▸ **AIM A**: Return the passage of the Sudbury article from "Another inmate in" through "his house ablaze.", copied word for word.
▸ **AIM B**: Resume the Sudbury article, picking up right after its final sentence.
[START TEXT PROVIDED]
Convicted in November 2004 and sentenced in March, Sudbury flew to Arizona in a commercial jet in August, with two Department of Corrections officers accompanying him, he said in a recent interview at Mat-Su Pre-Trial Facility.
In September, just as he was getting settled into life in Arizona and had a chance to get a job within the jail and earn a little money, Sudbury said, he got a notice in the mail to attend a teleconference. That's when he learned he was headed back to Alaska and being fingered as an alternate suspect in the murder trial of Richard “Bart” Deremer, 34.
“That's when I found out they were trying to blame me,” Sudbury said.
Another inmate in the jail had secretly recorded conversations with Sudbury in which he admitted being “mixed up in a murder.” Deremer's defense attorney, John Murtagh, pitched the idea to the jury that Sudbury, and not his client, pulled the trigger on the shotgun that killed David McKinney, 49, of Big Lake on Nov. 23, 2003, and made off with McKinney's cache of prescription drugs before setting his house ablaze.
Murtagh wanted Sudbury back in Palmer Superior Court to testify, but there was no reason to bring Sudbury back if he was only going to take the Fifth Amendment, refusing to testify against himself.
But as the prosecution rested in the Deremer case, the defense asked Sudbury in another teleconference call whether he would take the Fifth if he were asked to testify before a jury.
In a call on the record in open court Nov. 16, Sudbury agreed to testify.
That statement won him a Nov. 17 ride back to Alaska on Gov. Murkowski's jet, which is also used to ferry Alaska prison inmates between the state and Arizona correctional facilities with which the state has contracted.
[END TEXT PROVIDED]
[START RECORDS SUPPLIED]
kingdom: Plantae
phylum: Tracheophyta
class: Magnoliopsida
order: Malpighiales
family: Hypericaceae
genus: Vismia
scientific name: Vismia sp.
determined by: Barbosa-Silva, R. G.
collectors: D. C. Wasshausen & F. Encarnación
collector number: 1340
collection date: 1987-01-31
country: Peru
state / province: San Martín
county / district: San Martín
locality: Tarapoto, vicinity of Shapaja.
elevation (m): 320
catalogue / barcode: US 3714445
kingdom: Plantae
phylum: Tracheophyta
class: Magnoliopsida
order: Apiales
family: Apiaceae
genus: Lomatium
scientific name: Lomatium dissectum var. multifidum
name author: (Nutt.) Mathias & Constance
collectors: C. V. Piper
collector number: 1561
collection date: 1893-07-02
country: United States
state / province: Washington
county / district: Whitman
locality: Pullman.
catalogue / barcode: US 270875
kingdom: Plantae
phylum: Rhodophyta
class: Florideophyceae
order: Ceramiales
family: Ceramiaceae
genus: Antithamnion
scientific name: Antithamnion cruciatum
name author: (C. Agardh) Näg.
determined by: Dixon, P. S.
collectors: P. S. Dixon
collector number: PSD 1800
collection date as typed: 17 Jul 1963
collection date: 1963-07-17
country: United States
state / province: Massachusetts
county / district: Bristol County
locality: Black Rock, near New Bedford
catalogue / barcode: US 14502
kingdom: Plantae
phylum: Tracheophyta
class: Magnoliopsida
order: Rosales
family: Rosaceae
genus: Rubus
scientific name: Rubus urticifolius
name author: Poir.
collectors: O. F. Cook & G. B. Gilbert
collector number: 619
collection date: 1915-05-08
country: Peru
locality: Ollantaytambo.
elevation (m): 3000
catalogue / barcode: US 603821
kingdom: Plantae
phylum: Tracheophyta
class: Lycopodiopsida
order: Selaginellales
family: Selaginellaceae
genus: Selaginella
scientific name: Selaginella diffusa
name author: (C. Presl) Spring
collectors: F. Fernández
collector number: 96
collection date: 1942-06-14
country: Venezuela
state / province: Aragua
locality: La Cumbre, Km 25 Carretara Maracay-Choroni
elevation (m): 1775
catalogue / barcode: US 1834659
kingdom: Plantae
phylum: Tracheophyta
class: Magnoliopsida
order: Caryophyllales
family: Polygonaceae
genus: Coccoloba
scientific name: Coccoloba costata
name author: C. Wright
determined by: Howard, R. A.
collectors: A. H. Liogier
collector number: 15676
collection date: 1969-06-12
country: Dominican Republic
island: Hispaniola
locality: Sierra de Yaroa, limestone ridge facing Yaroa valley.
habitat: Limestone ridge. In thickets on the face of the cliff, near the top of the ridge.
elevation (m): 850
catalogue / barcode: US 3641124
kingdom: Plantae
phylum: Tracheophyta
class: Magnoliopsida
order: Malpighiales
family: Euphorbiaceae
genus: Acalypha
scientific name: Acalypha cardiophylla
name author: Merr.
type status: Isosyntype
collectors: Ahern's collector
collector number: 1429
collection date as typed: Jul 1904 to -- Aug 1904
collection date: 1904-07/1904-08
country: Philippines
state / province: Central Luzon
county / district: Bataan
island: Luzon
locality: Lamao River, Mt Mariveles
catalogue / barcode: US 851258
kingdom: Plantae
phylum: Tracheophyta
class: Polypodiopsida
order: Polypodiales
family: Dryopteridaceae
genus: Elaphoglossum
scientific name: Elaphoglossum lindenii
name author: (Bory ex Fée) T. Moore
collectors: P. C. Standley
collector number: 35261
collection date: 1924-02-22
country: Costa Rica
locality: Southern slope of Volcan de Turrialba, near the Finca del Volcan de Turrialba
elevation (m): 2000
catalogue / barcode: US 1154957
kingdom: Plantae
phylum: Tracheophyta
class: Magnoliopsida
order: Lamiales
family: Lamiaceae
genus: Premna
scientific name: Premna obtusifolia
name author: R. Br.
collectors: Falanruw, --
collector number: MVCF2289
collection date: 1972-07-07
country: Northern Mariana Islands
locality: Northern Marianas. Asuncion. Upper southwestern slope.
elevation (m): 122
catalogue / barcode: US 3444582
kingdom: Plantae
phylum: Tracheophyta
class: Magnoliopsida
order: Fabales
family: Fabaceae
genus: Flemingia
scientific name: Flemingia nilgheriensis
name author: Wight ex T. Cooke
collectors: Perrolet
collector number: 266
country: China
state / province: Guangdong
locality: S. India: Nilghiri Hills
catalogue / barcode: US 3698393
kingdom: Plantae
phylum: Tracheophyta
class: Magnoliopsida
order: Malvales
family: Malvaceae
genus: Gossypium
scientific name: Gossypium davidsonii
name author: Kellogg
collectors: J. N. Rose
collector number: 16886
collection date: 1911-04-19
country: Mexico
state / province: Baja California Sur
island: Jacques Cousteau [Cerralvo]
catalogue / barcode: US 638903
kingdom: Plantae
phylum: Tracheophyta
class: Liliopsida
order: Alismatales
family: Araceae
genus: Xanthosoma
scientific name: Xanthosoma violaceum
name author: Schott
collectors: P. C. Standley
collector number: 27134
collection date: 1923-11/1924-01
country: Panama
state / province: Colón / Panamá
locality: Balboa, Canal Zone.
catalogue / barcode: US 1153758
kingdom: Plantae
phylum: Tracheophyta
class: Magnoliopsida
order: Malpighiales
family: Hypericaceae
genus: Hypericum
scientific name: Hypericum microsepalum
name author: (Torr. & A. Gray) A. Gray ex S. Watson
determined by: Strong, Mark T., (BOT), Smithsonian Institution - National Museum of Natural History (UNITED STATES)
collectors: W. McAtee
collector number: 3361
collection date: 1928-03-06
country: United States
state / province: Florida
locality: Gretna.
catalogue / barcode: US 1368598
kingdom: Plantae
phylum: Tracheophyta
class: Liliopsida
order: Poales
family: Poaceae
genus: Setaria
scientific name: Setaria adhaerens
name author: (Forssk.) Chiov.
[END RECORDS SUPPLIED]
▸ **WRITTEN RESPONSE A**:
Another inmate in the jail had secretly recorded conversations with Sudbury in which he admitted being “mixed up in a murder.” Deremer's defense attorney, John Murtagh, pitched the idea to the jury that Sudbury, and not his client, pulled the trigger on the shotgun that killed David McKinney, 49, of Big Lake on Nov. 23, 2003, and made off with McKinney's cache of prescription drugs before setting his house ablaze.

▸ **WRITTEN RESPONSE B**:
When attorneys for the defense and prosecution finished questioning Sudbury, members of the jury submitted questions for him to answer.
“Terry,” one juror wrote, “is the new jet nice?”
“It sucks,” Sudbury said on the witness stand.
The jury ended up convicting Deremer of first-degree murder, first-degree arson, second-degree murder, evidence tampering and first-degree burglary in McKinney's slaying. His sentencing is set for Feb. 24. Deremer's wife, Cynthia Estes, is scheduled to go to trial in Palmer Superior Court Jan. 17 for her alleged part in McKinney's slaying.
Last week at MSPTF, Sudbury took the time to elaborate on his comment about the jet.
“It's small,” Sudbury said Dec. 13. “If he's flying, he can't take a lot of people. The bathroom didn't work. And they had to put the big guys in the back for weight. We were the guinea pigs for the government. If it crashed, nobody would care about us. He'd have been better off to take the money and build a prison here and not take people away from their families. Seeing families is part of rehabilitation. How can they visit?”
Sudbury said he doesn't want to go back to Arizona, but doesn't know what the state has planned for him. He's being kept away from Deremer, so he is in the “crappy” part of MSPTF, he said. The reason for the separation is that officials are afraid Sudbury will hurt Deremer, he said.
“I can't hurt him any worse than he hurt himself,” he said.
Contact Mary Ames at
352-2284 or mary.ames@
frontiersman.com.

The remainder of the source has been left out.